Chinna, the Minister for Municipal and Community affairs, said her department would not cover the costs of fire services in the area.
“However, it is a built-up area; this is a cabin area,” said Chinna. “We have areas throughout the territory that — what are we going to start doing? Are we going to be going out to each cabin lease, and are we going to be starting to fight those fires? Looking at this, Ingraham Trail, it’s very unique.”
In a report compiled by MACA looking at options for fire services along Highway 3 and 4, estimates said it would cost the City of Yellowknife $1.7 million initially and $1.2 million annually to continue the coverage it currently provides to residents in the area.

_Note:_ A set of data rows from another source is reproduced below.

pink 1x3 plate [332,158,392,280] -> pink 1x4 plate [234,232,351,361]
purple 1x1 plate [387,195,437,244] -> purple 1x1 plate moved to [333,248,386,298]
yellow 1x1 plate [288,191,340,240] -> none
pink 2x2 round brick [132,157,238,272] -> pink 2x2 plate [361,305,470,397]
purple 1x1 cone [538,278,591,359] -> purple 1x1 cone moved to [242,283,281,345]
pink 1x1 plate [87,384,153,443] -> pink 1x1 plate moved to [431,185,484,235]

MACA said it would be prohibitively expensive for the City of Yellowknife, adding it made response times slower for Yellowknife residents within the municipality.
This meant unless another option was found, residents would have to divide the cost between them.

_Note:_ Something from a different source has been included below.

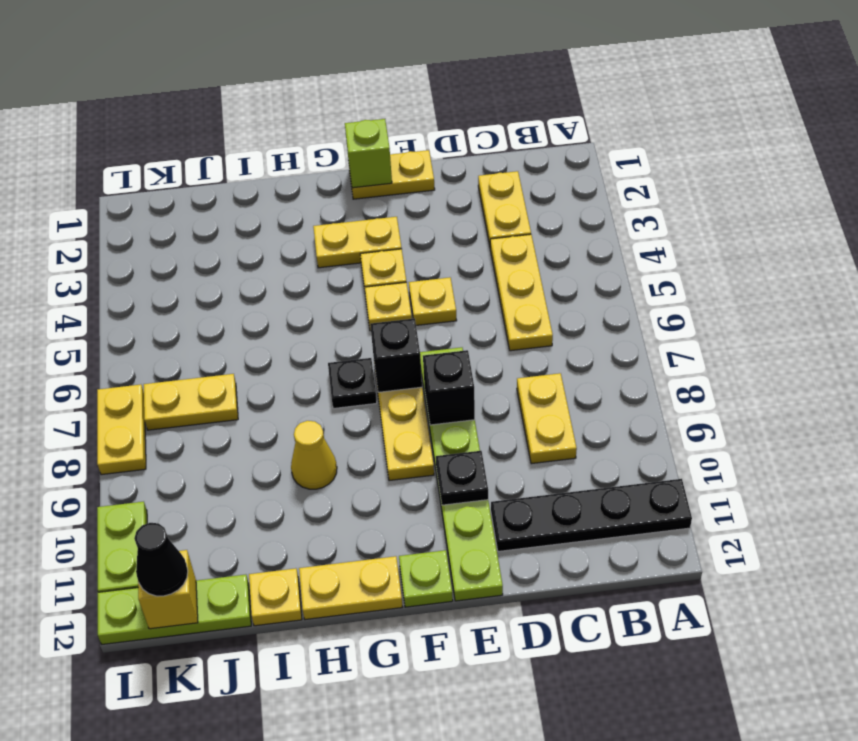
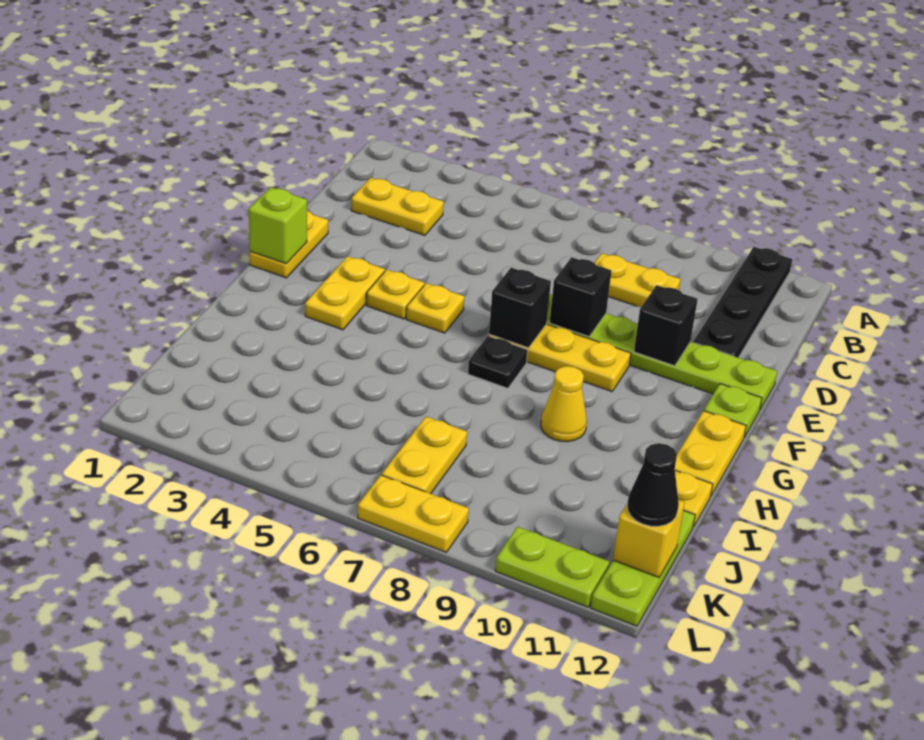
yellow 1x3 plate [490,234,553,351] -> none
yellow 1x1 plate [409,277,457,325] -> none
black 1x1 plate [436,451,488,505] -> black 1x1 brick [634,285,698,366]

There are around 300 residents in the area. To keep the current fire services, they would have to pay around $5,666 in the first year and $4,000 annually after that.
Residents will have to pay extra fees if they actually require a call out. To have a fire crew attend a scene outside Yellowknife’s municipal boundaries, it will cost $1500, plus $2 per kilometre they have to travel, plus $500 for the first two hours, with each two hour block after that costing $200 and any overtime costs for firefighters working overtime.
MLA for Yellowknife North Rylund Johnson criticized the territorial government for not being clearer about their unwillingness to pay, when discussions about the fire services were first raised in October.
Johnson said the trail’s residents still pay taxes, but are set to get no coverage for that tax money.
Chinna responded that the Ingraham Trial is not recognized as a community, but as a built-up area with cabins, meaning MACA doesn’t provide residents within the area any funding.
Back in October, Johnson said he would push for Ingraham Trail to be incorporated as a hamlet, which would qualify the area for MACA funding. Johnson did not mention the idea in the Legislative Assembly on Wednesday.
Alternative options like the Ingraham Trail creating its own fire department (too expensive, lack of training), or using the Yellowknife airports’ fire truck (impacts airport safety), Dettah’s community fire crew (lack of training) or Environment and Natural Resources’ seasonal fire crew (unavailable most of the year) all had problems.
Chinna said the territorial government only received figures about the cost extending the City of Yellowkinfe’s coverage in December. Chinna spoke about a reduced figure with the City of Yellowknife, adding the GNWT and the city are in a difficult scenario.
She added consultations were ongoing.